**Exercise directions**: Rewrite the lines of every item, changing "midnightblue" to "darkslategray" and leaving everything else as it is. Leave the pictures out of your answer.

___ Input

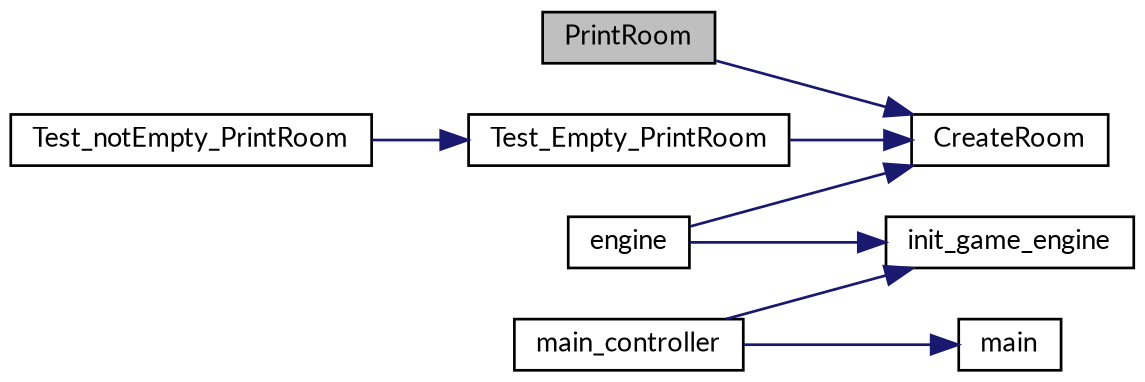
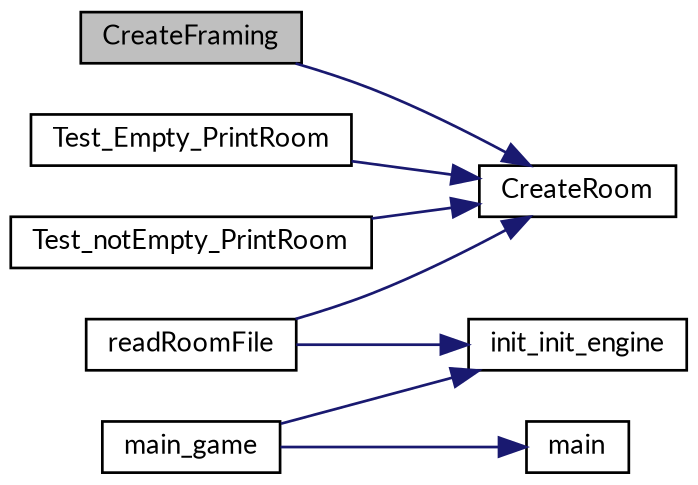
  digraph {
    fontname=Lato
    rankdir=RL
    node [color=black fillcolor=white fontname=Lato fontsize=10 shape=record style=filled]
    edge [color=midnightblue dir=back fontname=Lato fontsize=10 labelfontname=Helvetica labelfontsize=10 style=solid]
-   n1 [fillcolor=grey75 fontcolor=black height=0.2 label=PrintRoom width=0.4]
+   n1 [fillcolor=grey75 fontcolor=black height=0.2 label=CreateFraming width=0.4]
    n2 [height=0.2 label=CreateRoom width=0.4]
-   n3 [height=0.2 label=engine width=0.4]
+   n3 [height=0.2 label=readRoomFile width=0.4]
    n4 [height=0.2 label=Test_Empty_PrintRoom width=0.4]
    n5 [height=0.2 label=Test_notEmpty_PrintRoom width=0.4]
-   n6 [height=0.2 label=init_game_engine width=0.4]
-   n7 [height=0.2 label=main_controller width=0.4]
+   n6 [height=0.2 label=init_init_engine width=0.4]
+   n7 [height=0.2 label=main_game width=0.4]
    n8 [height=0.2 label=main width=0.4]
    n2 -> n1
    n2 -> n3
    n2 -> n4
-   n4 -> n5
+   n2 -> n5
    n6 -> n3
    n6 -> n7
    n8 -> n7
  }
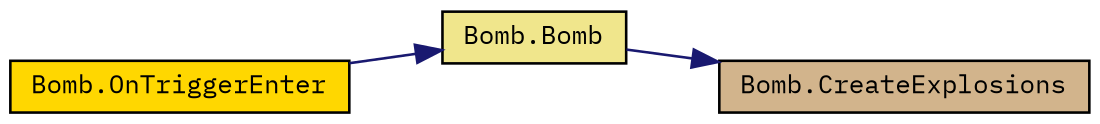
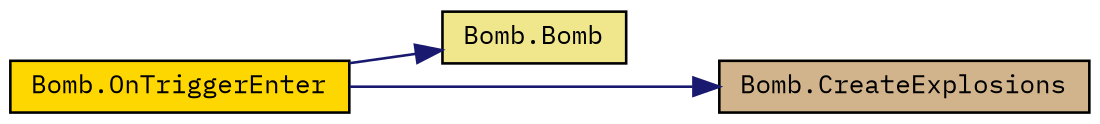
  digraph {
    fontname="IBM Plex Mono"
    rankdir=RL
    node [color=black fontname="IBM Plex Mono" fontsize=10 shape=record style=filled]
    edge [color=midnightblue dir=back fontname="IBM Plex Mono" fontsize=10 labelfontname=Helvetica labelfontsize=10 style=solid]
    n1 [fillcolor=tan fontcolor=black height=0.2 label="Bomb.CreateExplosions" width=0.4]
    n2 [fillcolor=khaki height=0.2 label="Bomb.Bomb" width=0.4]
    n3 [fillcolor=gold height=0.2 label="Bomb.OnTriggerEnter" width=0.4]
-   n1 -> n2
+   n1 -> n3
    n2 -> n3
  }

______

**Solution to this problem**:
  digraph {
    fontname=Lato
    rankdir=RL
    node [color=black fillcolor=white fontname=Lato fontsize=10 shape=record style=filled]
    edge [color=darkslategray dir=back fontname=Lato fontsize=10 labelfontname=Helvetica labelfontsize=10 style=solid]
-   n1 [fillcolor=grey75 fontcolor=black height=0.2 label=PrintRoom width=0.4]
+   n1 [fillcolor=grey75 fontcolor=black height=0.2 label=CreateFraming width=0.4]
    n2 [height=0.2 label=CreateRoom width=0.4]
-   n3 [height=0.2 label=engine width=0.4]
+   n3 [height=0.2 label=readRoomFile width=0.4]
    n4 [height=0.2 label=Test_Empty_PrintRoom width=0.4]
    n5 [height=0.2 label=Test_notEmpty_PrintRoom width=0.4]
-   n6 [height=0.2 label=init_game_engine width=0.4]
-   n7 [height=0.2 label=main_controller width=0.4]
+   n6 [height=0.2 label=init_init_engine width=0.4]
+   n7 [height=0.2 label=main_game width=0.4]
    n8 [height=0.2 label=main width=0.4]
    n2 -> n1
    n2 -> n3
    n2 -> n4
-   n4 -> n5
+   n2 -> n5
    n6 -> n3
    n6 -> n7
    n8 -> n7
  }
  digraph {
    fontname="IBM Plex Mono"
    rankdir=RL
    node [color=black fontname="IBM Plex Mono" fontsize=10 shape=record style=filled]
    edge [color=darkslategray dir=back fontname="IBM Plex Mono" fontsize=10 labelfontname=Helvetica labelfontsize=10 style=solid]
    n1 [fillcolor=tan fontcolor=black height=0.2 label="Bomb.CreateExplosions" width=0.4]
    n2 [fillcolor=khaki height=0.2 label="Bomb.Bomb" width=0.4]
    n3 [fillcolor=gold height=0.2 label="Bomb.OnTriggerEnter" width=0.4]
-   n1 -> n2
+   n1 -> n3
    n2 -> n3
  }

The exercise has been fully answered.